What to watch next: chokepoints and likely winners
- Adoption velocity of protocols. Live deployments matter. ACP’s early production usage inside ChatGPT gave Stripe and OpenAI crucial real‑world data that will inform fraud models and merchant economics. AP2’s coalition gives it deep banking and card network credibility — and that matters for enterprise adoption.
- Tempo and other payment‑optimized blockchains. If L1s like Tempo deliver on sub‑cent fees and near‑instant finality with strong custody and compliance primitives, transaction settlement economics change fundamentally. High‑frequency agentic flows favor blockchains designed for payments.
- Regulatory clarity. New national frameworks that codify reserve requirements, disclosures, and issuer responsibilities will favor compliant stablecoin issuers. Market consolidation is likely: trusted issuers with strong governance will capture settlement volume.
- Merchants’ multi‑protocol strategies. Nobody wants to alienate a channel that channels millions of buyers. The path to scale will be multi‑protocol interoperability and merchant tools that syndicate catalogs across agent surfaces.
- Consumer protections and dispute law evolution. Practical rules for refunds, unauthorized AI purchases, and agent misbehavior will shape user trust and therefore adoption.
Conclusion: two futures, one unavoidable truth
The contest between Google’s coalition and Stripe’s vertical stack embodies a larger design question: should AI commerce be grafted onto existing financial trust architectures, or should we build new rails optimized for programmatic agents? Both answers have merits — and both are being built in parallel.- Google’s AP2 prioritizes regulatory alignment and institutional trust through mandates and coalition governance.
- Stripe’s ACP plus acquisitions prioritize end‑to‑end product experience and optimized settlement economics through stablecoin accounts, wallets, and a payments‑centric blockchain.
For consumers, the upside is undeniable: seamless shopping, lower friction, and smarter automation.
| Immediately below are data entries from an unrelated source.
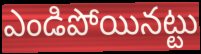
ఎండిపోయినట్టు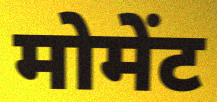
मोमेंटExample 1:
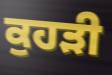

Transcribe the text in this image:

ਕੁਹੜੀ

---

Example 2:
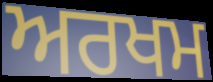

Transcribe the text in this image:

ਅਰਖਮ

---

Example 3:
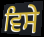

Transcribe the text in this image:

ਵਿਸੇ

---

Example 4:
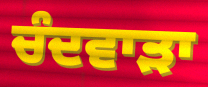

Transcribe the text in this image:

ਚੰਦਵਾੜਾ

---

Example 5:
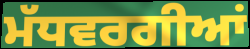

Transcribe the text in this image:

ਮੱਧਵਰਗੀਆਂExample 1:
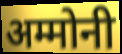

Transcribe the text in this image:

अम्मोनी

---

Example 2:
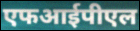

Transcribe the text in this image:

एफआईपीएल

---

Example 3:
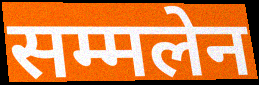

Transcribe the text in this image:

सम्मलेन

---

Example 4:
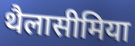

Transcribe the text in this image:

थैलासीमिया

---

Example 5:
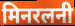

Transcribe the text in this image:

मिनरलनीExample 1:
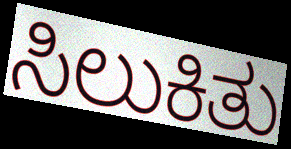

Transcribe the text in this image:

ಸಿಲುಕಿತು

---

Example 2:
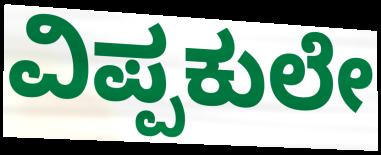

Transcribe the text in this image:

ವಿಪ್ಪಕುಲೇ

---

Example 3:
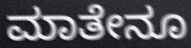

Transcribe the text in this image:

ಮಾತೇನೂ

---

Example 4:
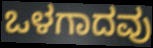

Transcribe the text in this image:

ಒಳಗಾದವು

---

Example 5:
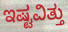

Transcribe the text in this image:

ಇಷ್ಟವಿತ್ತುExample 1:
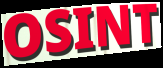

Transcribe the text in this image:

OSINT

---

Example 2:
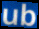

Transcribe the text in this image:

ub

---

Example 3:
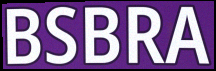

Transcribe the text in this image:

BSBRA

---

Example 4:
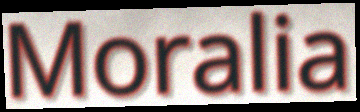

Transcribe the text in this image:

Moralia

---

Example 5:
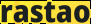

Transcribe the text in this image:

rastaoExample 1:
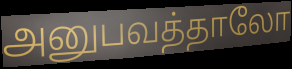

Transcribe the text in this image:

அனுபவத்தாலோ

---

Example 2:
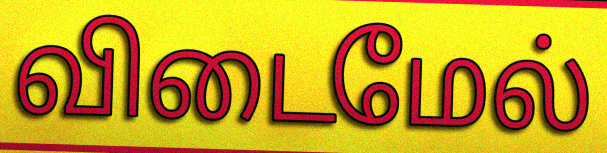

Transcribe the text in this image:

விடைமேல்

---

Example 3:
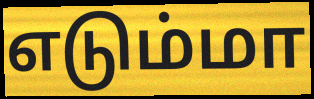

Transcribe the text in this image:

எடும்மா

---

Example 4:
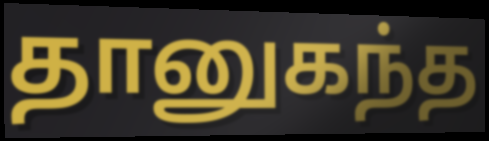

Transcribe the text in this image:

தானுகந்த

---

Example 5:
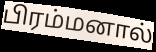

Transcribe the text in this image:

பிரம்மனால்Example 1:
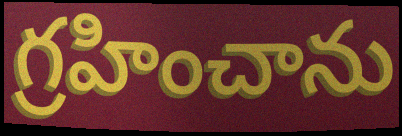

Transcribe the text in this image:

గ్రహించాను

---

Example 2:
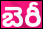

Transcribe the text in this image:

బెరీ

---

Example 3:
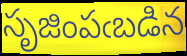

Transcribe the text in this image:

సృజింపఁబడిన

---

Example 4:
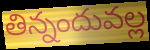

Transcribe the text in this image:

తిన్నందువల్ల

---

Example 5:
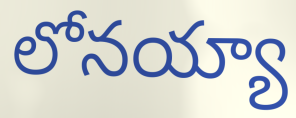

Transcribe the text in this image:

లోనయ్యా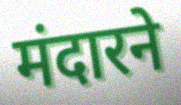
मंदारने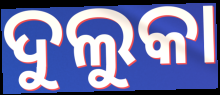
ଦୁଲୁକା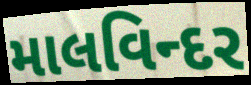
માલવિન્દરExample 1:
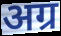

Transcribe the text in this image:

अग्र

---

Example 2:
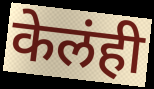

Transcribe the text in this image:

केलंही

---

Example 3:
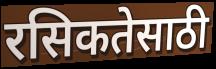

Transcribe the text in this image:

रसिकतेसाठी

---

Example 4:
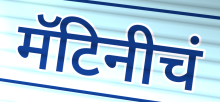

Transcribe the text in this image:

मॅटिनीचं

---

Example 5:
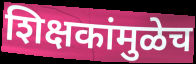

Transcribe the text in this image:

शिक्षकांमुळेचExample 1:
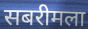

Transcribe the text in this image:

सबरीमला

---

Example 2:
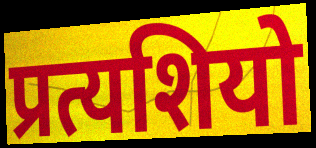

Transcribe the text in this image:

प्रत्यशियो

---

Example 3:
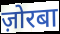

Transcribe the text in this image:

ज़ोरबा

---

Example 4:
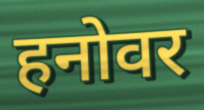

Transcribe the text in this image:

हनोवर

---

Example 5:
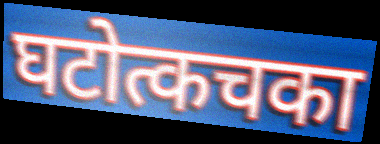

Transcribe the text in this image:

घटोत्कचका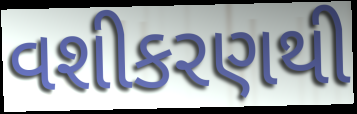
વશીકરણથીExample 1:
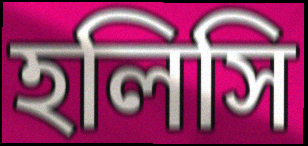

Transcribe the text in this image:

হলিসি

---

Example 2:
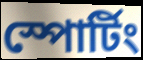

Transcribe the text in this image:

স্পোর্টিং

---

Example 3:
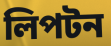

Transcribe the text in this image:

লিপটন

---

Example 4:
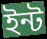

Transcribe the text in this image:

ইন্ট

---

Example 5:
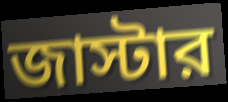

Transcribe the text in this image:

জাস্টারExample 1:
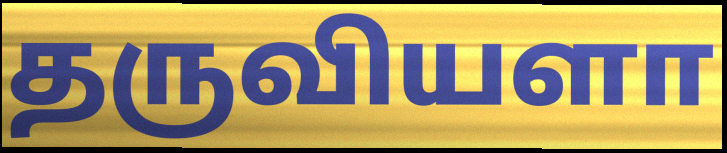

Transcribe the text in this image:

தருவியளா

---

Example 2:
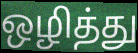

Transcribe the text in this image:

ஒழித்து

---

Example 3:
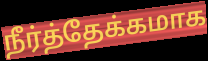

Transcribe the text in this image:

நீர்த்தேக்கமாக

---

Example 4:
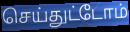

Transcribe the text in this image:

செய்துட்டோம்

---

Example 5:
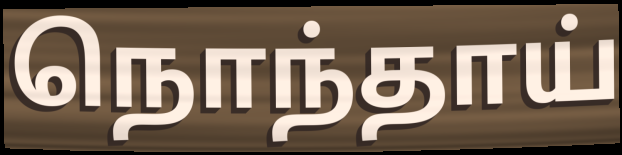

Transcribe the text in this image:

நொந்தாய்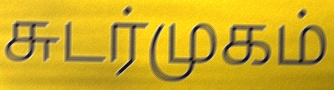
சுடர்முகம்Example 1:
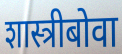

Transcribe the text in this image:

शास्त्रीबोवा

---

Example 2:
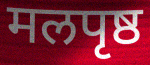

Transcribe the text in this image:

मलपृष्ठ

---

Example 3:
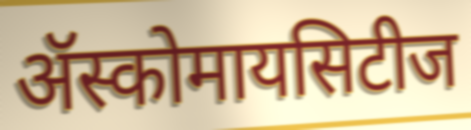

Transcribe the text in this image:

ॲस्कोमायसिटीज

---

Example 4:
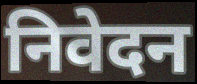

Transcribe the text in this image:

निवेदन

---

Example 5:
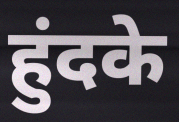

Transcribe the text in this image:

हुंदकेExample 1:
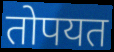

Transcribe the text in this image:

तोपयत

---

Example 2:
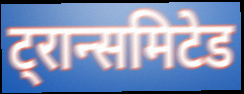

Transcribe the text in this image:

ट्रान्समिटेड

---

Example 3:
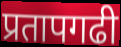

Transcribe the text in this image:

प्रतापगढी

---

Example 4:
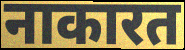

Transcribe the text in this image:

नाकारत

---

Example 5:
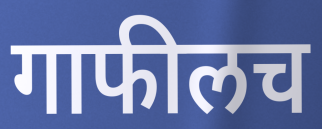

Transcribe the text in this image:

गाफीलचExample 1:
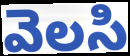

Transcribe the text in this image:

వెలసి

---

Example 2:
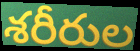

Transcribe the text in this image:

శరీరుల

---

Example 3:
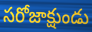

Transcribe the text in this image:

సరోజాక్షుండు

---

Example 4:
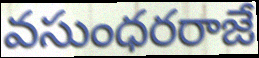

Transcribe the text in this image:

వసుంధరరాజే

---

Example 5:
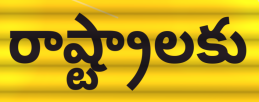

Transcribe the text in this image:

రాష్ట్రాలకు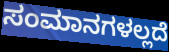
ಸಂಮಾನಗಳಲ್ಲದೆ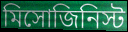
মিসোজিনিস্ট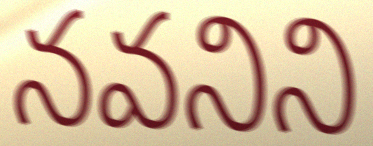
నవనినిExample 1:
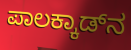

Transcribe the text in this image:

ಪಾಲಕ್ಕಾಡ್‌ನ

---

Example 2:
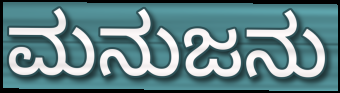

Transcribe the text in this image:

ಮನುಜನು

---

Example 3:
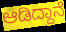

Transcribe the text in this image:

ಆಡಿದ್ದಾನೆ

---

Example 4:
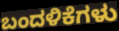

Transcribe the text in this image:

ಬಂದಳಿಕೆಗಳು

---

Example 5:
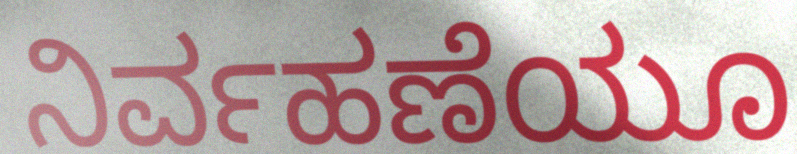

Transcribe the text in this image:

ನಿರ್ವಹಣೆಯೂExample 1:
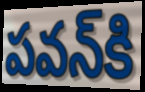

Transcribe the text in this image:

పవన్‌కి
The downside is equally tangible: disputes that don’t map cleanly to human intent, concentrated platform power, and new fraud vectors. The technology train has already left the station; our policy, merchant operations, and consumer safeguards must now sprint to keep pace.
Expect the coming 12–24 months to be decisive. Protocols will iterate. Live deployments will teach new lessons. Regulators will test assumptions. And the company that combines broad developer adoption, merchant economics, and settlement credibility will capture the lion’s share of this emerging market.
For now, watch the lanes closely: AP2, ACP, UCP, and independent blockchains like Tempo are not just technology experiments — they are blueprints for who will collect tolls in the age when machines buy for people.